In America...the host will, after some time of chitchatting and munching on appetizers, ask the guest if they are hungry and would like to sit down for the main meal. Thus, the meal time revolves around when the guest states that they are hungry and ready to eat.

In Tanzania...the host will bring out food for the guest, perhaps right away, or perhaps after 30 minutes or so of conversation. The Tanzanian host is not interested in if their guest is hungry - the mere presence of a guest of any kind mandates that they bring you food, regardless of the occasion or time of day.


In America...the time together runs its natural course. Eventually, both parties give the signs of "let's wrap this thing up" and the guest departs after perhaps a hug and taking home some leftovers with them.
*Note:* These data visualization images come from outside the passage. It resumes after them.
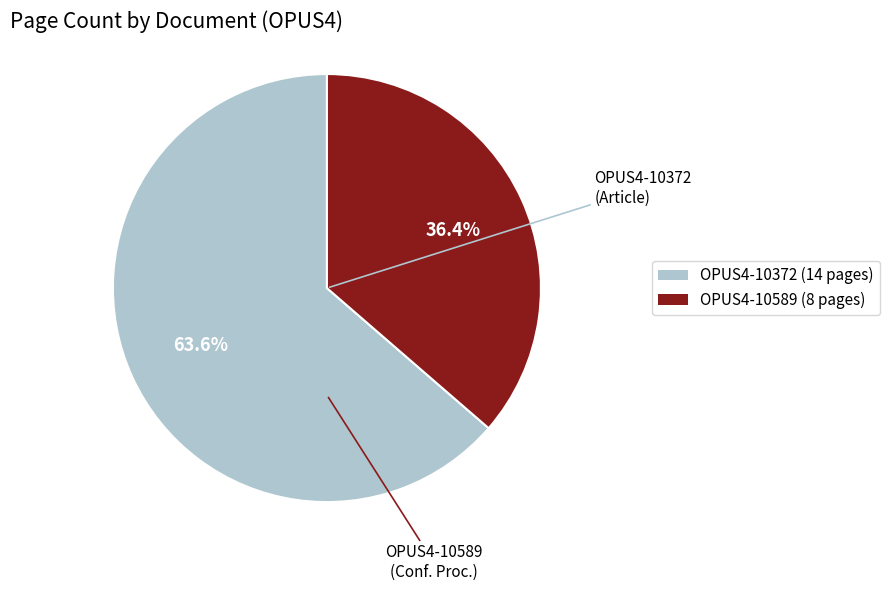

How many slices are in this pie chart?

2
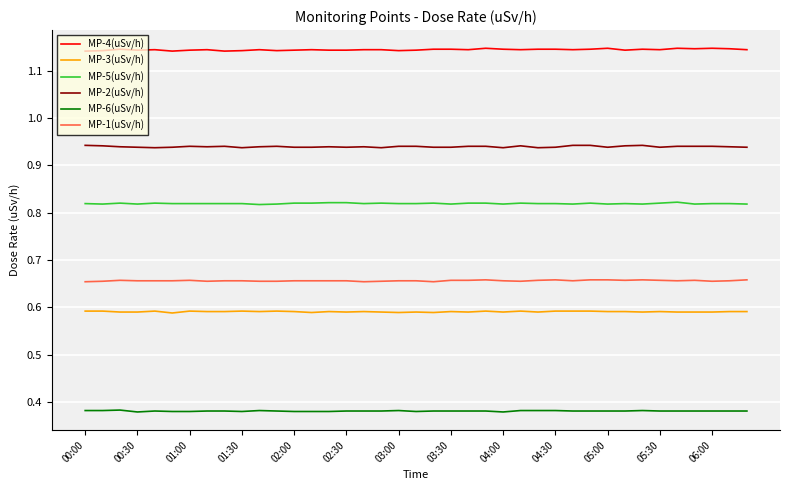

True or false: MP-4(uSv/h) and MP-1(uSv/h) intersect in this chart.

False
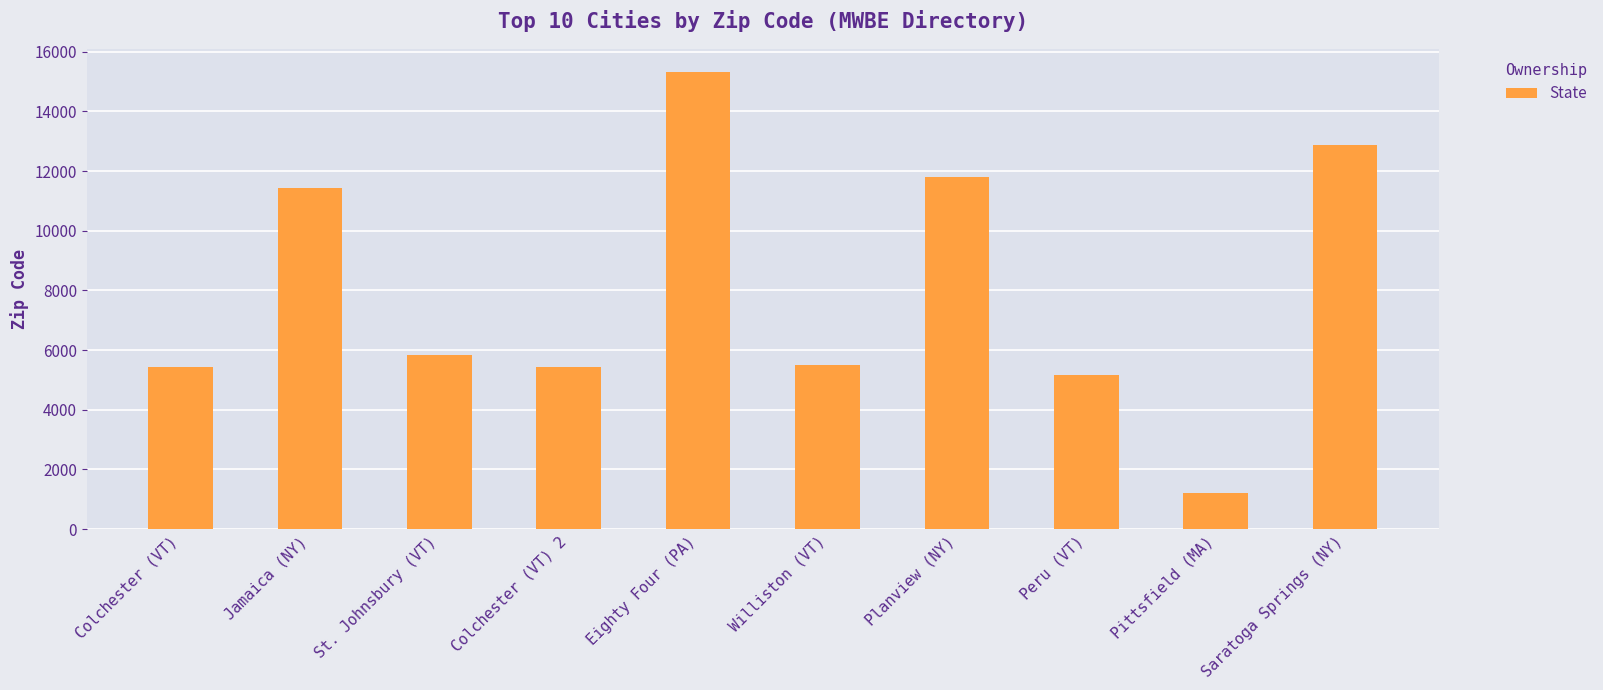

How many series are shown in this chart?

1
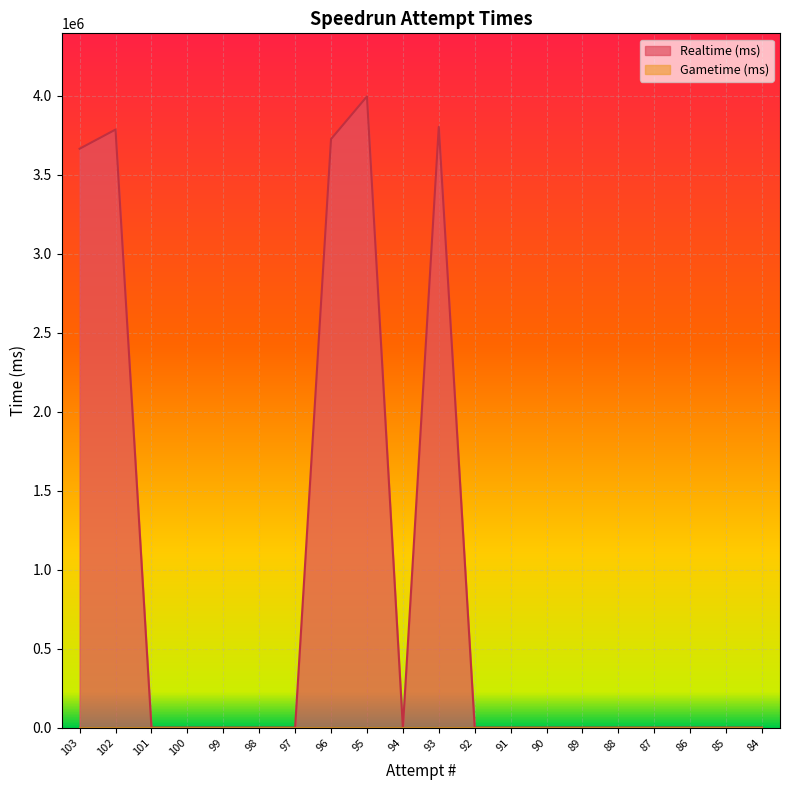

How many interior local peaks (higher than both neighbors) does the data have?

3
In Tanzania...the time together also runs its natural course, but the host will wait for the guest to verbally express their readiness to leave. Then, the Tanzanian will walk the guest 50+ meters away from their home before saying goodbye. (Note: Unlike Americans, there is nearly zero percent chance the guest arrived by car.) Saying goodbye in Tanzania almost always is accompanied by "Karibu tena" which essentially means you are welcome back to their home again.


Let's pause again.
  1. For the American host, the presence of food depends upon if the gathering was a pre-planned meal. If so, the time of the meal is centered on the hunger of the guest. For the Tanzanian host, the presence of food is mandatory. If you have a guest, you feed the guest. Asking a Tanzania guest "Are you hungry?" or "Do you want to eat here?" is just offensive.
  2. At the end of the meal, the American host will survey the leftovers and ask the guest if they would like to take some of it home with them. They then say goodbye at the door of the home. In Tanzania, leftovers are not given to the guest. Rather, the host escorts their guest with conversation quite a distance from their home on foot before taking leave of them.
So there you have it. A rather simple and common experience encountered by two different cultures each having similar objectives, yet approaching the same situation from rather different perspectives.